Subclinical Coagulopathy Associated With Obinutuzumab Infusion for CLL?
Posted: Monday, March 15, 2021
Some patients with chronic lymphocytic leukemia (CLL) may develop subclinical nonovert disseminated intravascular coagulopathy after the first dose of obinutuzumab, according to a letter to the editor published in Hematological Oncology. Although Luca Laurenti, MD, of the Catholic University of the Sacred Heart in Rome, and colleagues identified this new adverse event in a small sample size, their findings may help to identify a specific subgroup of patients whose clinical management at the time of the infusion of obinutuzumab may require refinements on account of a possible increased risk for bleeding.
“G-related nonovert disseminated intravascular coagulopathy is an event that occurs especially in CLL patients with platelet counts above 100 x109/L at the moment of the first infusion,” the authors commented. “Its pathogenesis could be related to the platelets’ consumption after the lysis of lymphocytes, probably triggered by the damage-associated molecular patterns.”
The authors retrospectively analyzed 13 patients with CLL who received front-line obinutuzumab/chlorambucil treatment. Six patients developed subclinical nonovert disseminated intravascular coagulopathy after the first obinutuzumab dose. In one patient, anticoagulant therapy was suspended, and all other cases required no intervention.

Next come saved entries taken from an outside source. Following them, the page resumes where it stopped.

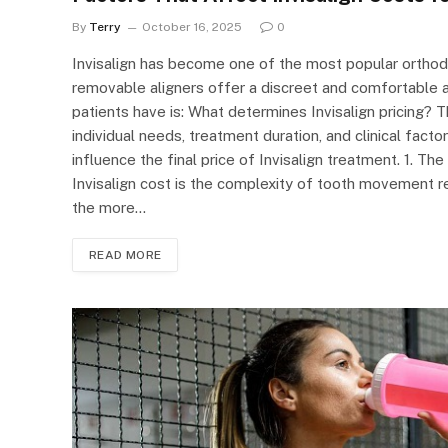
By
Terry
October 16, 2025
0
Invisalign has become one of the most popular orthodo
removable aligners offer a discreet and comfortable 
patients have is: What determines Invisalign pricing? T
individual needs, treatment duration, and clinical fac
influence the final price of Invisalign treatment. 1. T
Invisalign cost is the complexity of tooth movement r
the more…
READ MORE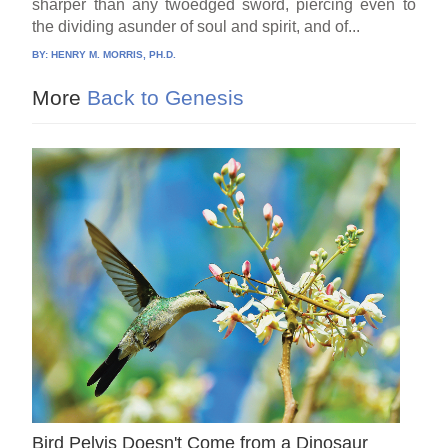
sharper than any twoedged sword, piercing even to
the dividing asunder of soul and spirit, and of...
BY:
HENRY M. MORRIS, PH.D.
More
Back to Genesis
Bird Pelvis Doesn't Come from a Dinosaur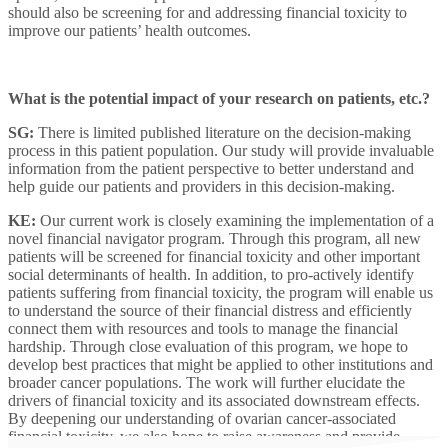
should also be screening for and addressing financial toxicity to
improve our patients’ health outcomes.
What is the potential impact of your research on patients, etc.?
SG:
There is limited published literature on the decision-making
process in this patient population. Our study will provide invaluable
information from the patient perspective to better understand and
help guide our patients and providers in this decision-making.
KE:
Our current work is closely examining the implementation of a
novel financial navigator program. Through this program, all new
patients will be screened for financial toxicity and other important
social determinants of health. In addition, to pro-actively identify
patients suffering from financial toxicity, the program will enable us
to understand the source of their financial distress and efficiently
connect them with resources and tools to manage the financial
hardship. Through close evaluation of this program, we hope to
develop best practices that might be applied to other institutions and
broader cancer populations. The work will further elucidate the
drivers of financial toxicity and its associated downstream effects.
By deepening our understanding of ovarian cancer-associated
financial toxicity, we also hope to raise awareness and provide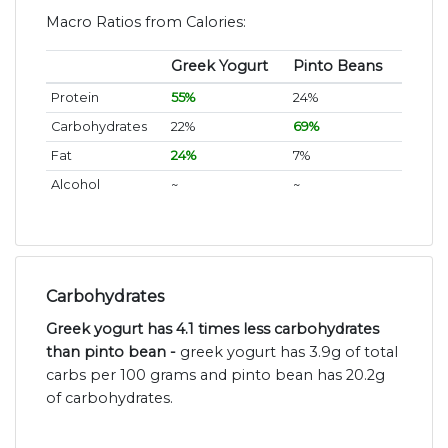
Macro Ratios from Calories:
Greek Yogurt
Pinto Beans
Protein
55%
24%
Carbohydrates
22%
69%
Fat
24%
7%
Alcohol
~
~
Carbohydrates
Greek yogurt has 4.1 times less carbohydrates
than pinto bean -
greek yogurt has 3.9g of total
carbs per 100 grams and pinto bean has 20.2g
of carbohydrates.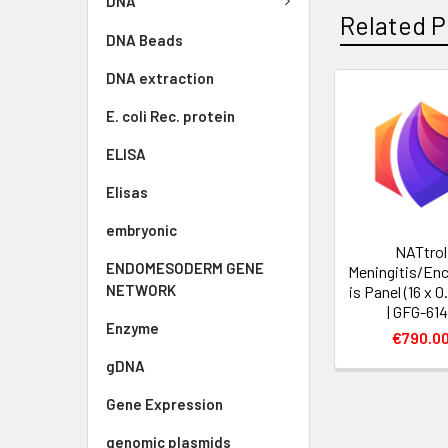
DNA
Related P
DNA Beads
DNA extraction
E. coli Rec. protein
ELISA
Elisas
embryonic
NATtrol
ENDOMESODERM GENE
Meningitis/Enc
NETWORK
is Panel (16 x 
| GFG-61
Enzyme
€790.0
gDNA
Gene Expression
genomic plasmids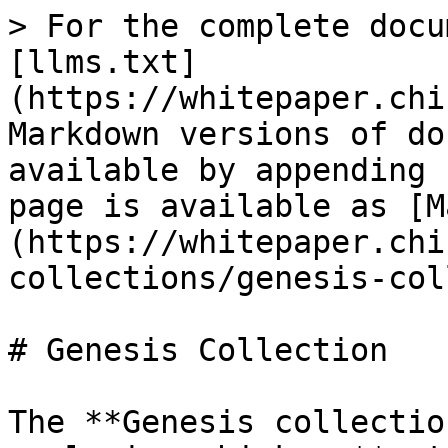
> For the complete docu
[llms.txt]
(https://whitepaper.chi
Markdown versions of do
available by appending 
page is available as [M
(https://whitepaper.chi
collections/genesis-col
# Genesis Collection

The **Genesis collectio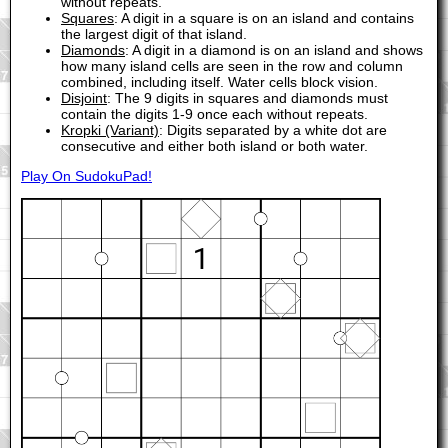
without repeats.
Squares
: A digit in a square is on an island and contains
the largest digit of that island.
Diamonds
: A digit in a diamond is on an island and shows
how many island cells are seen in the row and column
combined, including itself. Water cells block vision.
Disjoint
: The 9 digits in squares and diamonds must
contain the digits 1-9 once each without repeats.
Kropki (Variant)
: Digits separated by a white dot are
consecutive and either both island or both water.
Play On SudokuPad!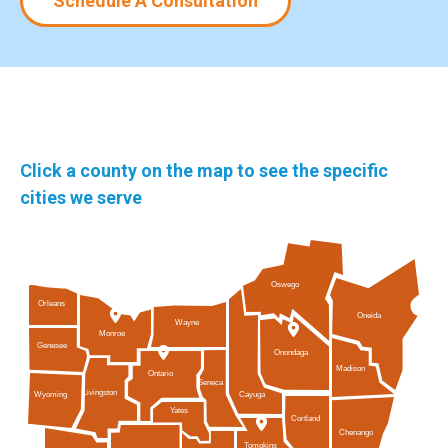
Schedule A Consultation
Click a county on the map to see the specific
cities we serve
Oswego
Orleans
Oneida
Wayne
Monroe
Genesee
Onondaga
Madison
Ontario
Seneca
Livingston
Cayuga
Wyoming
Yates
Cortland
Chenango
Tompkins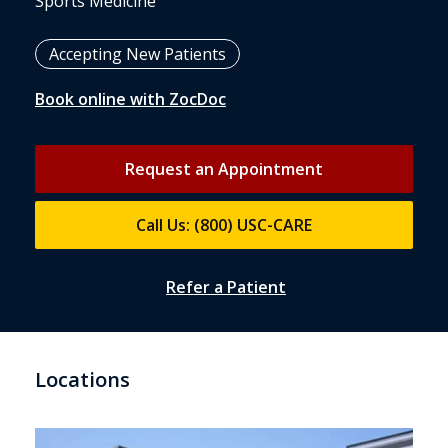
Sports Medicine
Accepting New Patients
Book online with ZocDoc
Request an Appointment
Call Us: (800) USC-CARE
Refer a Patient
Locations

Patients with subclinical coagulopathy had significantly higher platelet counts than those without subclinical coagulopathy. All six patients with subclinical coagulopathy had a platelet count greater than 100 × 109/L. The process's pathophysiology is not clear, but the authors speculate that it could be related to the consumption of the platelets after lymphocytes are lysed.
The study was small and retrospective. Further studies are needed to determine which patients are more likely to develop such subclinical coagulopathy and whether it affects clinical outcomes.
Disclosure: The authors reported no conflicts of interest.